**Exercise tasks**:
1. Using the book description below, explain how it supports its claim that the essays chronicle a lifetime of literary enjoyment.
2. Answer these questions from the book description below:
(a) For which newspaper does Michael Dirda work as book critic?
(b) In what year did he win the Pulitzer Prize for criticism?
(c) Which Japanese epic does the book description mention?
3. Write out the part of the book description below between "Intimate, humorous, and" and "of literary enjoyment.", inclusive.

**Reading passage**:
•••••

Intimate, humorous, and insightful, Readings is a collection of classic essays and reviews by Michael Dirda, book critic of the Washington Post and winner of the 1993 Pulitzer Prize for criticism. From a first reading of Beckett and Faulkner at the feet of an inspirational high-school English teacher to a meeting of the P. G. Wodehouse Society, from an obsession with Nabokov's Lolita to the discovery of the Japanese epic The Tale of Genji, these essays chronicle a lifetime of literary enjoyment.

•••••

**Supplied entries**:
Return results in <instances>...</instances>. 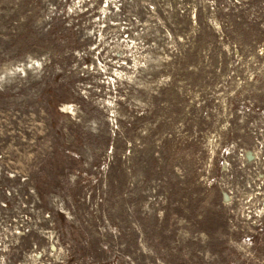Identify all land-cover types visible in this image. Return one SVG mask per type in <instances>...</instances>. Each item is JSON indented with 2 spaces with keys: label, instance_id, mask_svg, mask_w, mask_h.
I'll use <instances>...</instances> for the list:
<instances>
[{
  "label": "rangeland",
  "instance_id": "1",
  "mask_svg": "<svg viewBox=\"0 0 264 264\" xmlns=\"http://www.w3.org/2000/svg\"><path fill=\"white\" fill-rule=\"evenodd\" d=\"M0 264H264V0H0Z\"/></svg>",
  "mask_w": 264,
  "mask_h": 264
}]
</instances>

•••••

**The answers**:
1. It names reading experiences from different stages of a life. These run from a first reading of Beckett and Faulkner with an inspirational high-school English teacher to a meeting of the P. G. Wodehouse Society, and from an obsession with Nabokov's Lolita to the discovery of the Japanese epic The Tale of Genji.

2.
(a) The Washington Post
(b) 1993
(c) The Tale of Genji

3.
Intimate, humorous, and insightful, Readings is a collection of classic essays and reviews by Michael Dirda, book critic of the Washington Post and winner of the 1993 Pulitzer Prize for criticism. From a first reading of Beckett and Faulkner at the feet of an inspirational high-school English teacher to a meeting of the P. G. Wodehouse Society, from an obsession with Nabokov's Lolita to the discovery of the Japanese epic The Tale of Genji, these essays chronicle a lifetime of literary enjoyment.